Open Source Python ETL

Product & Feature Overview

  • Amphi is presented as a low-code Python ETL tool focused on both structured and unstructured data.
  • Main use cases: file integration, data prep, migrations, and AI/RAG pipelines.
  • Distinguishing pitch: drag‑and‑drop GUI that generates plain Python (pandas-based) code and JSON pipeline definitions, which users can own and deploy anywhere.
  • Available as a standalone web app and a JupyterLab extension; leverages Jupyter’s existing ecosystem (e.g., Git, S3 file systems).
  • Currently supports pre-built input components; custom inputs are planned.

Licensing and “Open Source” Debate

  • Code is on GitHub under Elastic License v2 (ELv2).
  • Several commenters stress this is “source available,” not OSI-compliant open source.
  • Some view the “open source” labeling (including the HN title) as misleading or promotional; others argue everyday usage of “open source” is looser and see complaints as pedantic.
  • There is agreement that, under formal definitions, it should not be called open source.

Comparisons to Existing Tools

  • Compared to Alteryx, Informatica, Talend, Pentaho, SSIS, Azure Data Factory, Nifi, Elyra, dbt, Airflow, Dagster, Prefect, Windmill, Fivetran, dlt, Meltano, Databricks Lakeflow.
  • Amphi is framed as:
    • More low‑code/graphical than Dagster/Prefect/dbt.
    • More Python-focused than traditional Java/enterprise GUI ETLs.
    • More transformation/file/AI-oriented than Fivetran‑style ingestion tools.

Low‑Code vs Code‑First ETL

  • Some see low‑code as a regression after the “ETL as code” shift (Airflow/Luigi, etc.), citing:
    • Poor modularity, observability, scalability, and vendor lock‑in in GUI tools.
    • Difficulty versioning, testing, and applying CI/CD.
  • Others argue:
    • Visual DAGs make complex flows easier to understand at a glance.
    • Low‑code boosts productivity for small teams and democratizes ETL for less technical users.
    • Both approaches will coexist, depending on team skills and use cases.

Architecture, Scaling, and Performance

  • Amphi generates pandas code, with optional scaling via Modin (including Dask backends); future plans include Spark and Snowflake support.
  • Infrastructure orchestration (multi-machine, clusters) is largely manual at this stage.
  • Concerns raised that pandas-centric ETL is more memory‑heavy and less efficient than SQL; the author references a write‑up justifying pandas in some contexts.
  • A “Python ETL” label is questioned given that the repo is mostly TypeScript on the frontend.

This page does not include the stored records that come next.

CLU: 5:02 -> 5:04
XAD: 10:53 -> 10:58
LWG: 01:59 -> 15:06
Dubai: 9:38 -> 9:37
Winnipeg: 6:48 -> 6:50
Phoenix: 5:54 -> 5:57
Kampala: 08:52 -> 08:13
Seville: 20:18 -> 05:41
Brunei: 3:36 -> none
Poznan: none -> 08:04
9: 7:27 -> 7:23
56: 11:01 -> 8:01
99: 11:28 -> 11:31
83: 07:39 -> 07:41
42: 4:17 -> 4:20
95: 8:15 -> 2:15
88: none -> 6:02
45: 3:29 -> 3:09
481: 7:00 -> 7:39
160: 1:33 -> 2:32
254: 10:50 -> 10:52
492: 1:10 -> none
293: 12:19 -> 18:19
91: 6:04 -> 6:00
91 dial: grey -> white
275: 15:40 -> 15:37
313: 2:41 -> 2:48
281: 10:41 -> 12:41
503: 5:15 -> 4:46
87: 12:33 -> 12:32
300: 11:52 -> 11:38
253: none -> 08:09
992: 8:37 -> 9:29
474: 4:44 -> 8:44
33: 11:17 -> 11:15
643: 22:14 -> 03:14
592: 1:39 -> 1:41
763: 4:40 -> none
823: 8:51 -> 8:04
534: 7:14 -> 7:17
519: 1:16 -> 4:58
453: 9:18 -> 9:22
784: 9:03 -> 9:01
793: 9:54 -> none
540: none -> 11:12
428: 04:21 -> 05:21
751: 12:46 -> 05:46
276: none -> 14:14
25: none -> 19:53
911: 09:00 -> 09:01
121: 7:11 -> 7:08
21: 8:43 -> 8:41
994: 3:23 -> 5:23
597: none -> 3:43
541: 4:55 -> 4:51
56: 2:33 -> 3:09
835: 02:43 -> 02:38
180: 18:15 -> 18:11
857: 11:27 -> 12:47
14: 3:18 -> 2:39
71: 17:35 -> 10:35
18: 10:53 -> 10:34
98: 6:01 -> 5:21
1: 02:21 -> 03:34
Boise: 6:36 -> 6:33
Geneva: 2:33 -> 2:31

Self‑Serve Data Work and Skills

  • Debate over whether enabling non‑CS staff to build ETLs is beneficial:
    • Critics worry about data quality issues, fragile pipelines, and lack of engineering rigor.
    • Others emphasize training, mentoring, and policy rather than gatekeeping; self‑serve is seen as useful for simple needs, with experts stepping in for complex cases.
  • Several anecdotes describe failed “self‑serve BI/ETL” initiatives where business users ultimately relied on engineers anyway.